● **ABOUT THIS EXERCISE**
In the entries below, how many lines hold the word "pinky"? Answer with the number only.

Entries taken from a collection:
::::::
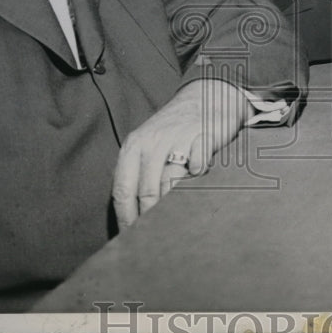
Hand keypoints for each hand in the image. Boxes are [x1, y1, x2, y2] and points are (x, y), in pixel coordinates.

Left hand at [112, 78, 249, 229]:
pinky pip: (198, 167)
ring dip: (173, 207)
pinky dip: (198, 181)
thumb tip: (131, 216)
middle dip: (150, 220)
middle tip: (155, 238)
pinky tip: (200, 188)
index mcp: (133, 145)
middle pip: (146, 192)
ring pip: (170, 183)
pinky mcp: (204, 137)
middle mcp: (153, 141)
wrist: (208, 94)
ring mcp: (179, 137)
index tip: (130, 238)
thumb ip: (139, 173)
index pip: (122, 190)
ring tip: (177, 223)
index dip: (126, 218)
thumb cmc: (176, 129)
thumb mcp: (150, 144)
::::::
● **EXERCISE RESPONSE**
4